The secretary trembled and promised not to disobey his colleagues again. The men then left him and went away. Fear gripped the residents of Mit Ghamr, as rumors spread that the "Black Hand Society" had established a branch in the city. However, the local members felt weak due to their lack of weapons and their complete disconnection from the parent organization in Cairo.
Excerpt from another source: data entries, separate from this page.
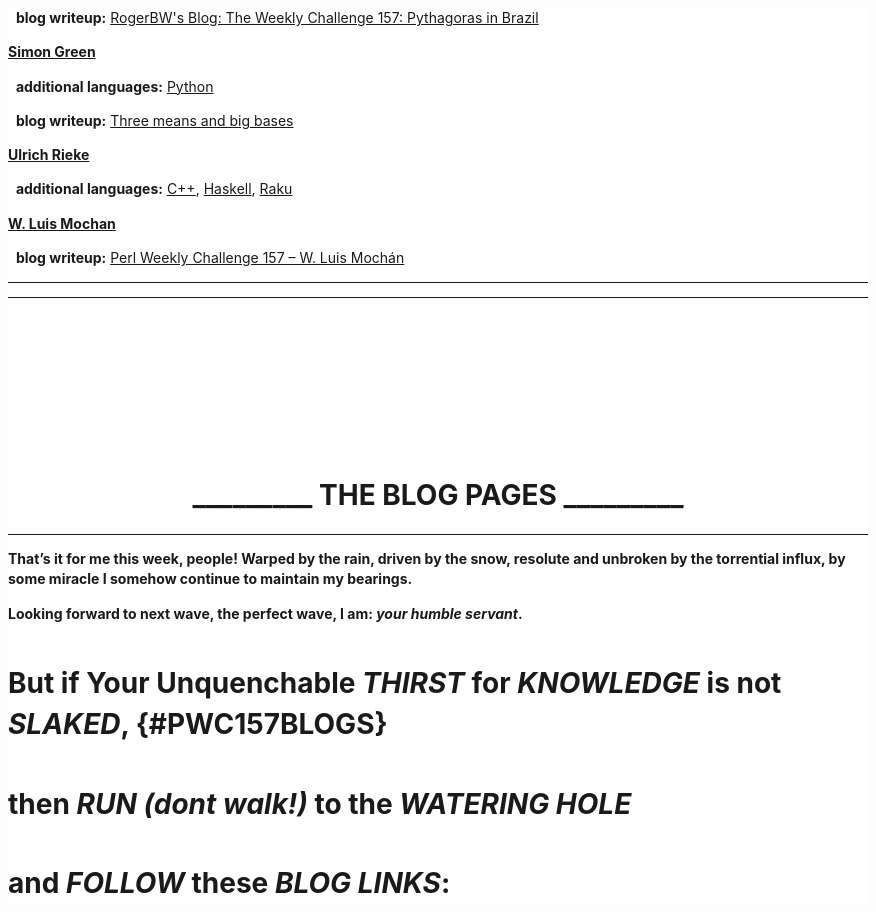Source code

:
&nbsp;&nbsp;**blog writeup:**
[RogerBW's Blog: The Weekly Challenge 157: Pythagoras in Brazil](https://blog.firedrake.org/archive/2022/03/The_Weekly_Challenge_157__Pythagoras_in_Brazil.html)


[**Simon Green**](https://github.com/manwar/perlweeklychallenge-club/blob/master/challenge-157/sgreen/perl/ch-2.pl)

&nbsp;&nbsp;**additional languages:**
[Python](https://github.com/manwar/perlweeklychallenge-club/blob/master/challenge-157/sgreen/python/ch-2.py)


&nbsp;&nbsp;**blog writeup:**
[Three means and big bases](https://dev.to/simongreennet/three-means-and-big-bases-3o2f)


[**Ulrich Rieke**](https://github.com/manwar/perlweeklychallenge-club/blob/master/challenge-157/ulrich-rieke/perl/ch-2.pl)

&nbsp;&nbsp;**additional languages:**
[C++](https://github.com/manwar/perlweeklychallenge-club/blob/master/challenge-157/ulrich-rieke/cpp/ch-2.cpp), [Haskell](https://github.com/manwar/perlweeklychallenge-club/blob/master/challenge-157/ulrich-rieke/haskell/ch-2.hs), [Raku](https://github.com/manwar/perlweeklychallenge-club/blob/master/challenge-157/ulrich-rieke/raku/ch-2.raku)


[**W. Luis Mochan**](https://github.com/manwar/perlweeklychallenge-club/blob/master/challenge-157/wlmb/perl/ch-2.pl)


&nbsp;&nbsp;**blog writeup:**
[Perl Weekly Challenge 157 – W. Luis Mochán](https://wlmb.github.io/2022/03/21/PWC157/)



------------------------------------------





---

<p> &nbsp; </p>
<p> &nbsp; </p>
<p> &nbsp; </p>
<p> &nbsp; </p>

<center>
<h1 id="PWC157BLOGS">_________ THE BLOG PAGES _________</h1>
</center>


---

**That’s it for me this week, people! Warped by the rain, driven by the snow, resolute and unbroken by the torrential influx, by some miracle I somehow continue to maintain my bearings.**

**Looking forward to next wave, the perfect wave, I am: *your humble servant*.**

# But if Your Unquenchable *THIRST* for *KNOWLEDGE* is not *SLAKED*, {#PWC157BLOGS}
# then *RUN* *(dont walk!)* to the *WATERING HOLE*
# and *FOLLOW* these *BLOG* *LINKS*:
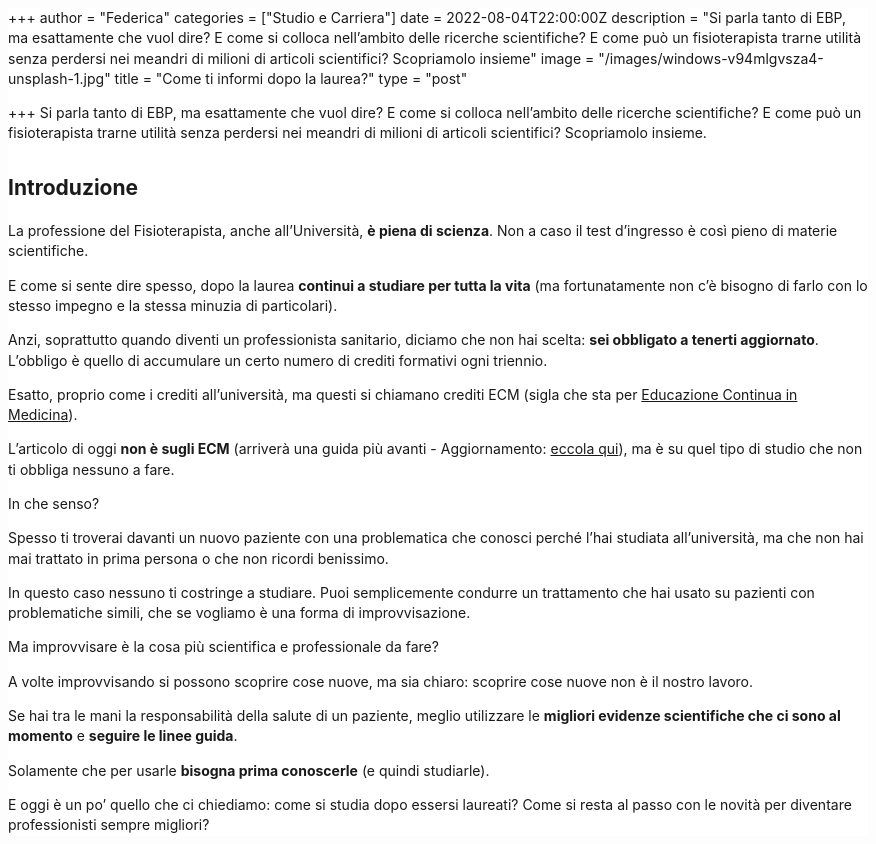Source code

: +++
author = "Federica"
categories = ["Studio e Carriera"]
date = 2022-08-04T22:00:00Z
description = "Si parla tanto di EBP, ma esattamente che vuol dire? E come si colloca nell’ambito delle ricerche scientifiche? E come può un fisioterapista trarne utilità senza perdersi nei meandri di milioni di articoli scientifici? Scopriamolo insieme"
image = "/images/windows-v94mlgvsza4-unsplash-1.jpg"
title = "Come ti informi dopo la laurea?"
type = "post"

+++
Si parla tanto di EBP, ma esattamente che vuol dire? E come si colloca nell’ambito delle ricerche scientifiche? E come può un fisioterapista trarne utilità senza perdersi nei meandri di milioni di articoli scientifici? Scopriamolo insieme.

## Introduzione

La professione del Fisioterapista, anche all’Università, **è piena di scienza**. Non a caso il test d’ingresso è così pieno di materie scientifiche.

E come si sente dire spesso, dopo la laurea **continui a studiare per tutta la vita** (ma fortunatamente non c’è bisogno di farlo con lo stesso impegno e la stessa minuzia di particolari).

Anzi, soprattutto quando diventi un professionista sanitario, diciamo che non hai scelta: **sei obbligato a tenerti aggiornato**. L’obbligo è quello di accumulare un certo numero di crediti formativi ogni triennio.

Esatto, proprio come i crediti all’università, ma questi si chiamano crediti ECM (sigla che sta per [Educazione Continua in Medicina](https://ape.agenas.it/home.aspx "Agenas ECM")).

L’articolo di oggi **non è sugli ECM** (arriverà una guida più avanti - Aggiornamento: [eccola qui](https://fisioterapisti.org/guida-agli-ecm-per-fisioterapisti-e-che-succede-se-non-hai-ecm/ "Guida agli ECM per fisioterapisti (e che succede se non hai ECM)")), ma è su quel tipo di studio che non ti obbliga nessuno a fare.

In che senso?

Spesso ti troverai davanti un nuovo paziente con una problematica che conosci perché l’hai studiata all’università, ma che non hai mai trattato in prima persona o che non ricordi benissimo.

In questo caso nessuno ti costringe a studiare. Puoi semplicemente condurre un trattamento che hai usato su pazienti con problematiche simili, che se vogliamo è una forma di improvvisazione.

Ma improvvisare è la cosa più scientifica e professionale da fare?

A volte improvvisando si possono scoprire cose nuove, ma sia chiaro: scoprire cose nuove non è il nostro lavoro.

Se hai tra le mani la responsabilità della salute di un paziente, meglio utilizzare le **migliori evidenze scientifiche che ci sono al momento** e **seguire le linee guida**.

Solamente che per usarle **bisogna prima conoscerle** (e quindi studiarle).

E oggi è un po’ quello che ci chiediamo: come si studia dopo essersi laureati? Come si resta al passo con le novità per diventare professionisti sempre migliori?
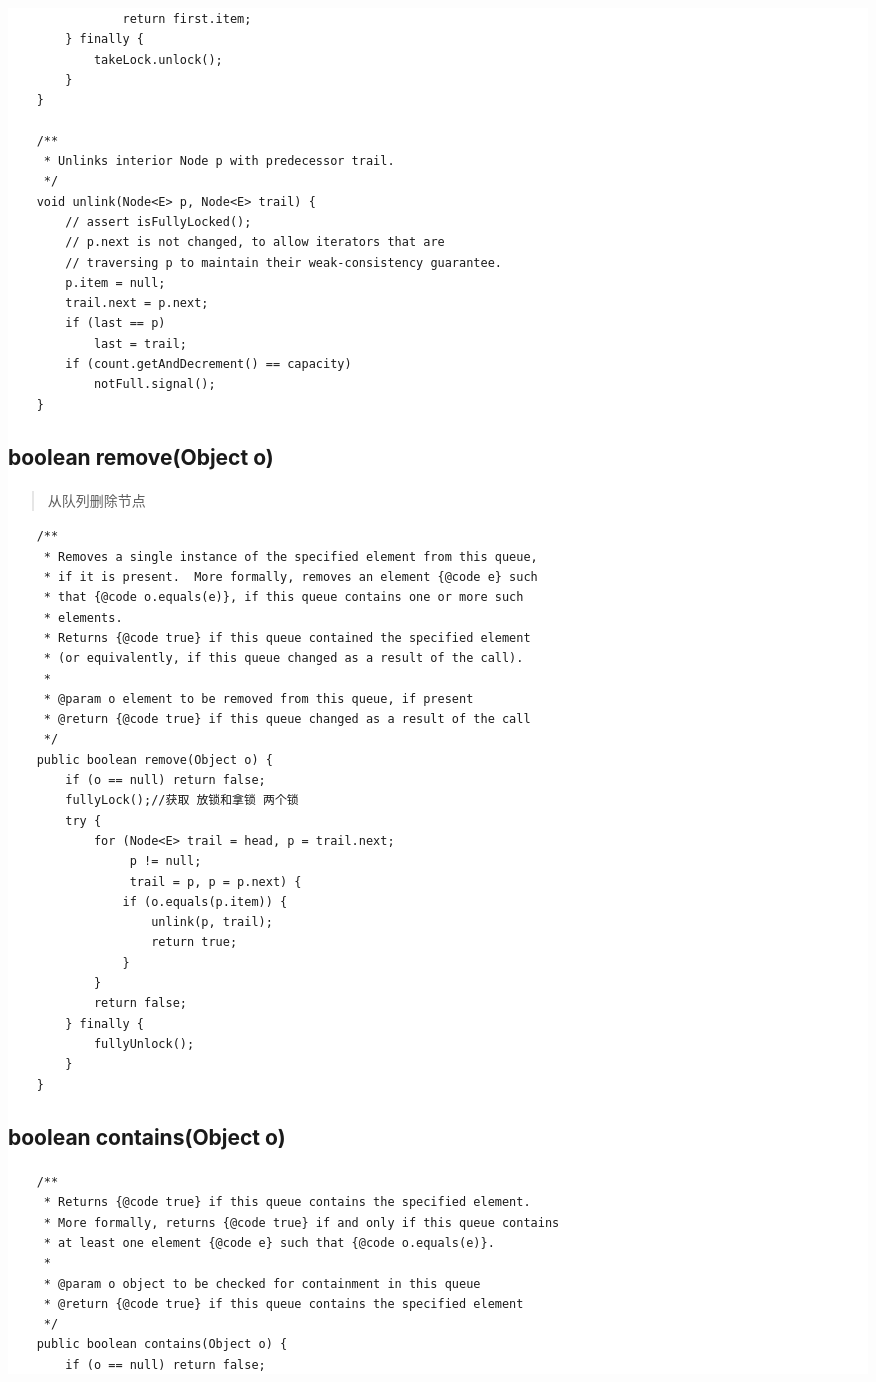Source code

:                     return first.item;
            } finally {
                takeLock.unlock();
            }
        }
    
        /**
         * Unlinks interior Node p with predecessor trail.
         */
        void unlink(Node<E> p, Node<E> trail) {
            // assert isFullyLocked();
            // p.next is not changed, to allow iterators that are
            // traversing p to maintain their weak-consistency guarantee.
            p.item = null;
            trail.next = p.next;
            if (last == p)
                last = trail;
            if (count.getAndDecrement() == capacity)
                notFull.signal();
        }
##  boolean remove(Object o)
> 从队列删除节点

        /**
         * Removes a single instance of the specified element from this queue,
         * if it is present.  More formally, removes an element {@code e} such
         * that {@code o.equals(e)}, if this queue contains one or more such
         * elements.
         * Returns {@code true} if this queue contained the specified element
         * (or equivalently, if this queue changed as a result of the call).
         *
         * @param o element to be removed from this queue, if present
         * @return {@code true} if this queue changed as a result of the call
         */
        public boolean remove(Object o) {
            if (o == null) return false;
            fullyLock();//获取 放锁和拿锁 两个锁
            try {
                for (Node<E> trail = head, p = trail.next;
                     p != null;
                     trail = p, p = p.next) {
                    if (o.equals(p.item)) {
                        unlink(p, trail);
                        return true;
                    }
                }
                return false;
            } finally {
                fullyUnlock();
            }
        }
##  boolean contains(Object o)  
        /**
         * Returns {@code true} if this queue contains the specified element.
         * More formally, returns {@code true} if and only if this queue contains
         * at least one element {@code e} such that {@code o.equals(e)}.
         *
         * @param o object to be checked for containment in this queue
         * @return {@code true} if this queue contains the specified element
         */
        public boolean contains(Object o) {
            if (o == null) return false;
Therefore, one of the members traveled to Cairo, attempting to contact its leadership and request support in the form of weapons and bombs. The man returned from Cairo with a promise, relayed by a law student who was a member of the society there, that they would provide fast motorcycles equipped with a concealed compartment for a German-made pistol capable of hitting a target from a distance of a thousand meters.  However, time passed without those promises being fulfilled, and the society remained without real support.